Deep-dive w/ Harvard epidemiologist @MartinKulldorff
— Jan Jekielek (@JanJekielek) October 26, 2021
Vaccinating older people and people of all ages with compromised immune systems against the CCP (Chinese Communist Party) virus, which causes COVID-19, has drawn support from most medical experts. But vaccinating healthy young people, particularly children, has triggered more opposition, in part because of how little risk COVID-19 poses to them.
Children are more likely to contract serious disease or die from the annual influenza, or the flu, than COVID-19, according to data and studies that Kulldorff has reviewed. Just 195 children under the age of 4 and 442 between 5 and 18 have died from COVID-19 in the United States as of Oct. 20, according to the Centers for Disease Control and Prevention. Children are 15 times less likely to be hospitalized with the disease than individuals who are 85 or older, and 570 times less likely to die, the agency says.
“One example is from Sweden, during the first wave in the spring of 2020, which affected Sweden quite strongly,” Kulldorff said. “But Sweden decided to keep daycare and schools open for all children ages 1 to 15. And there are 1.8 million such children who got through the first wave without vaccines, of course, without masks, without any sort of distancing in schools.
“If a child was sick, they were told to stay home. But that was basically it. And you know how many of those 1.8 million children died from COVID? Zero. Only a few hospitalizations. So this is not a risky disease for children.”
When weighing whether to vaccinate children, the risk of vaccine side effects must also be taken into account, Kulldorff said. The main risk to young people seen so far is heart inflammation, which has occurred post-vaccination at much higher than expected rates. The Food and Drug Administration (FDA) added a warning label to the Pfizer and Moderna vaccines over the summer about myocarditis and pericarditis, two types of heart inflammation.

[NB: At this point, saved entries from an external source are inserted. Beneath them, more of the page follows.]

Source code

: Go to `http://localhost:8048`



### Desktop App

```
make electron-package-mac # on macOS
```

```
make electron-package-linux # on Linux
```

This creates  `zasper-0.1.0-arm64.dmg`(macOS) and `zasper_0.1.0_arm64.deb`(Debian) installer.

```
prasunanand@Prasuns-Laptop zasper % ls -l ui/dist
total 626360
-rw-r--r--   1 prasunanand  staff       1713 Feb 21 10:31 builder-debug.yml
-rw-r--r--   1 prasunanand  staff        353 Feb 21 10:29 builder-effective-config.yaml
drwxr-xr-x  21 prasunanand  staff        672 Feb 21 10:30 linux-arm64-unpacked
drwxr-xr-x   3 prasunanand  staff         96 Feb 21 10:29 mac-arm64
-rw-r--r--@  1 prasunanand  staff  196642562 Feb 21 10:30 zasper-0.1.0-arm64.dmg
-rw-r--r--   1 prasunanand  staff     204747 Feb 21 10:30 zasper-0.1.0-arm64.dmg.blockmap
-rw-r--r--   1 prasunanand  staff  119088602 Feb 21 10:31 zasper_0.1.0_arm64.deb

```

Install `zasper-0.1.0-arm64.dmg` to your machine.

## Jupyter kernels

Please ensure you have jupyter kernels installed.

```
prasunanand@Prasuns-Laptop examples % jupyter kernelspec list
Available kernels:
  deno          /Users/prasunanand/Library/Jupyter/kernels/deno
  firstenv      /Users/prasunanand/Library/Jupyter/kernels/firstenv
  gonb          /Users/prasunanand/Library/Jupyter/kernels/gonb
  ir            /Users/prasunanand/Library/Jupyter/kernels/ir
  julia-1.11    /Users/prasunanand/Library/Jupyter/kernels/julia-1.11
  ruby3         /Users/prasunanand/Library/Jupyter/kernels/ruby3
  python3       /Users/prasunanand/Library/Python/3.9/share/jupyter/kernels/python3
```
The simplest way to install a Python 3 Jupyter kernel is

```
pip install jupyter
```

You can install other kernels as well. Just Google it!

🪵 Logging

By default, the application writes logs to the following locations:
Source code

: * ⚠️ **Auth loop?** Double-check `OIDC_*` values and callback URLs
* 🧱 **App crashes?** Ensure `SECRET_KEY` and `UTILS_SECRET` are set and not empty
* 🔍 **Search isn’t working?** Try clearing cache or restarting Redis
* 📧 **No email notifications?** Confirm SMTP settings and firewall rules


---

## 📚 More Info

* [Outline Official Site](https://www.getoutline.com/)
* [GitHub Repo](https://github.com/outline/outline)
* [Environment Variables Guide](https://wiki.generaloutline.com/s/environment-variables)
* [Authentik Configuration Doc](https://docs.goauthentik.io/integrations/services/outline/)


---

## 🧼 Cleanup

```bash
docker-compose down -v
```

“If you’re 78 years old, then it’s the no-brainer, in my view, because the benefits are so great that even if you have a small risk for some adverse reaction, the benefit far outweighs the risk,” Kulldorff said. “On the other hand, if you have already have immunity from having had COVID, then the benefits of the vaccines are much, much smaller. If you’re a child, even if you haven’t had COVID, the risk of serious disease or death is minuscule … So it’s not at all clear that the benefits outweigh the risks for children.”
Kulldorff was speaking ahead of an FDA advisory panel meeting. Members on Oct. 26 decided to advise drug regulators to authorize Pfizer’s COVID-19 vaccine for use in children between 5 and 11. They said the benefits of vaccinating the age group, such as the predicted decrease in hospitalizations, outweighed the risks, including estimated incidence of myocarditis.